OPINION

Beyond politics, listen to the people

The message from the elections: domestic issues, a general political swing, a «powerful» Greece, the ruling party’s «establishment» mentality, modern-minded reforms and more social concerns. The danger from the extreme right – this is what we have been hearing from the parties and what we have been watching and reading in the media. It all sounds very distant and foreign in some parts of Greece, as foreign as these parts of the country seem to the powers that be. We are not only talking about the farming regions, but some areas of the capital itself, which is planning for a brilliant Olympiad. One only needs to go for a short drive to notice the difference, to realize what the term «crisis in shipping construction» means, not from reading about it in financial reports but by experiencing it as daily life that is non-existent. One only needs to listen to the people to feel their despair, in phrases such as «downgrading of the community,» «petty crime» and «de-industrialization.» One doesn’t need to take these comments at face value. The vote, which was seen as a protest against PASOK, might be even more to the detriment of the Communist Party, whose candidate lost out in the first round. Perhaps their accusations against the government could be due to broader and unavoidable causes from which Greece could not – and should not – exclude itself.
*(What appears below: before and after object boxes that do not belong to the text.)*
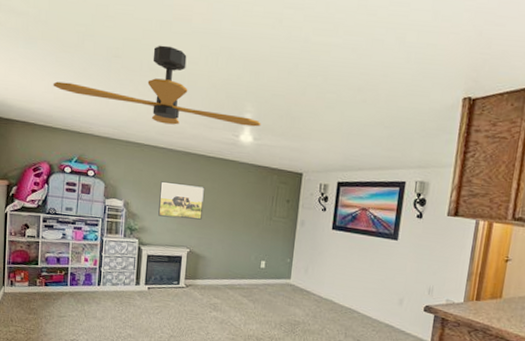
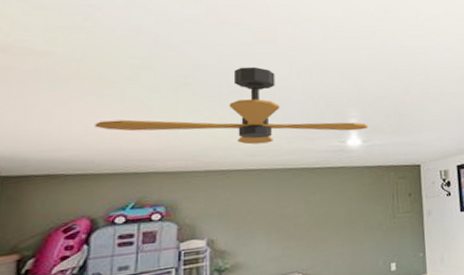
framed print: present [158,181,205,220] -> none [256,200,315,246]

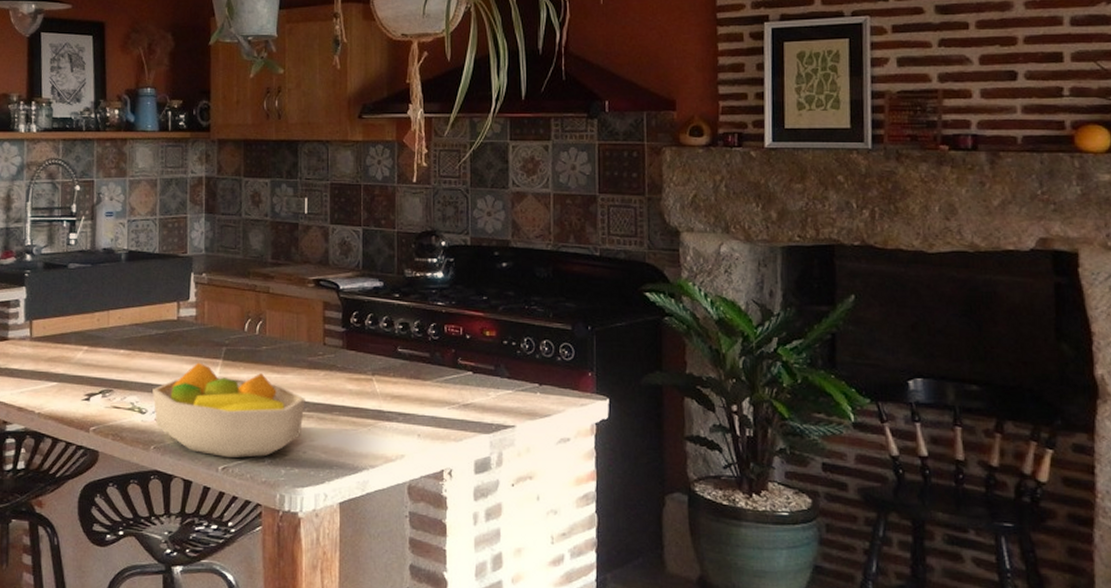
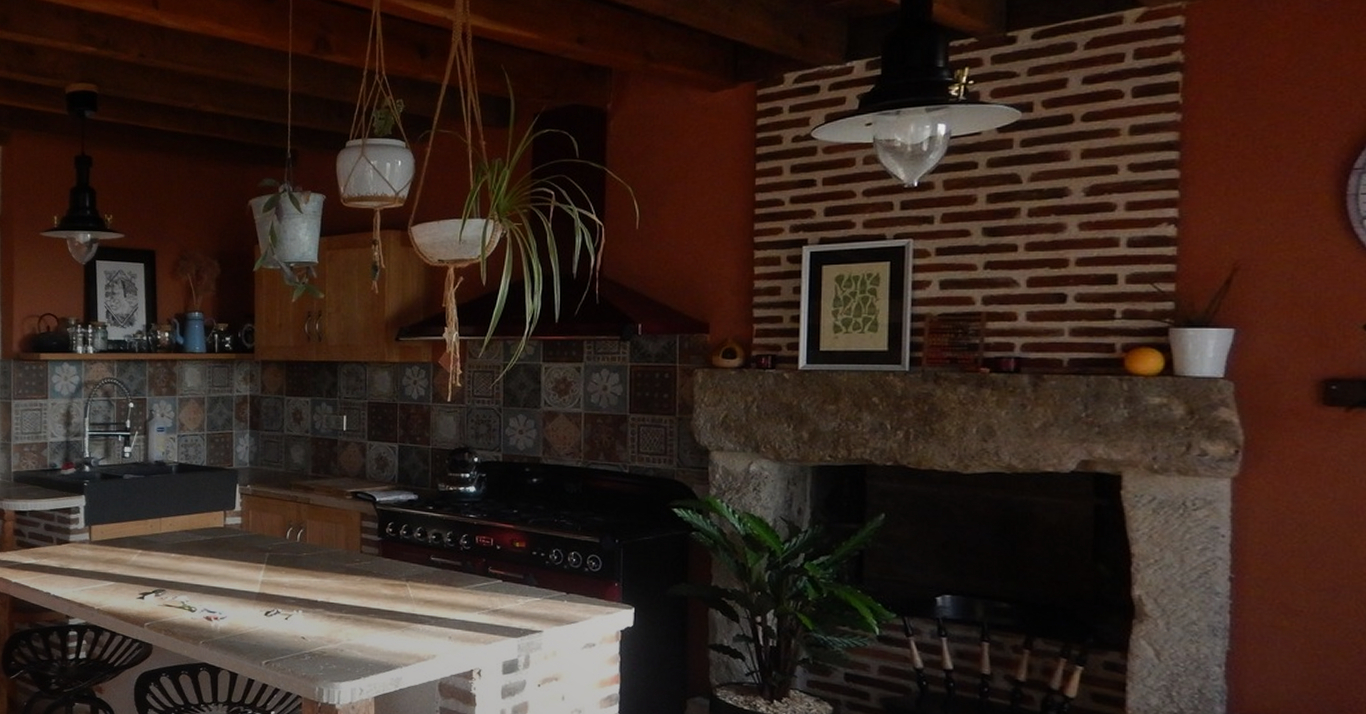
fruit bowl: present [152,362,305,458] -> none [201,566,343,654]

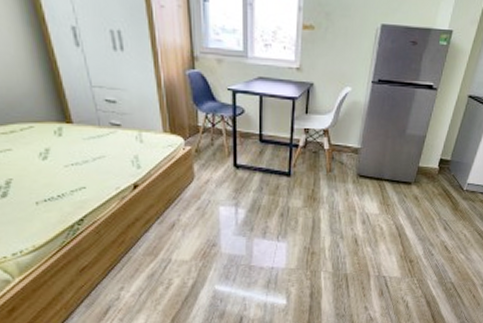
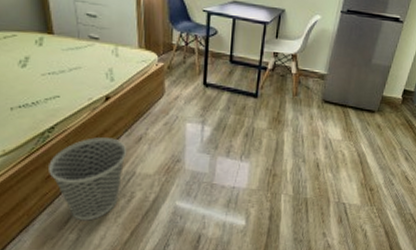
wastebasket: none [81,226,161,311] -> present [49,137,127,221]

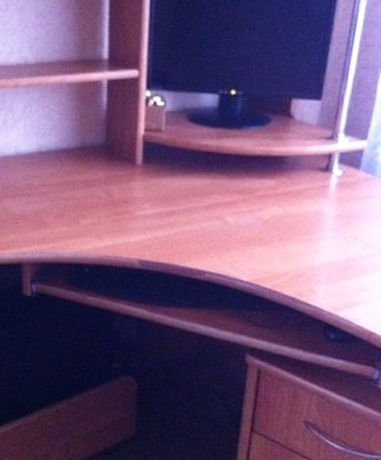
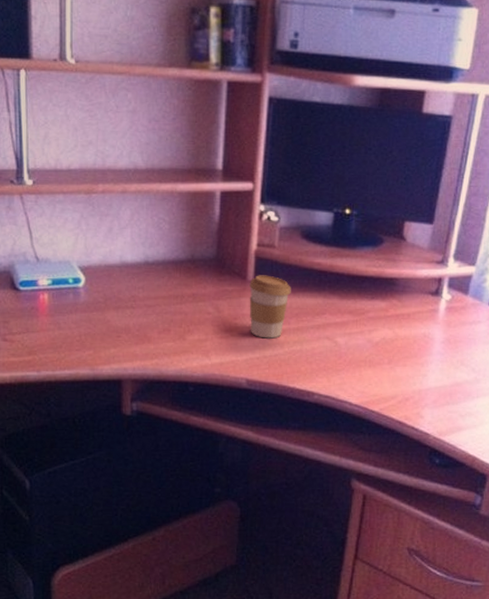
coffee cup: none [138,159,180,220] -> present [249,275,291,339]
Sometimes some of the government’s own responsibilities, whether to do with the unions or the individual, cannot be taken into consideration. That does not cancel out the fact that some local communities are dying out. For others, competitiveness, mobility and continuing education are empty concepts, euphemisms for the marginalization of their neighborhood and their lives. In that «other» Athens, that «other» Greece, people see the vote solely as an expression of discontent. The weight of their problems does not allow them to send any other message than that of rejection – first to the government and then to every political party. That is what the party analysts of the «message» should remember, just as they should not minimize the threat of total rejection inherent within it. There is a very short distance between the phrases «We don’t have racism yet» and «I wonder whether a junta wouldn’t be better.» The risks from such scorn for democracy are great indeed.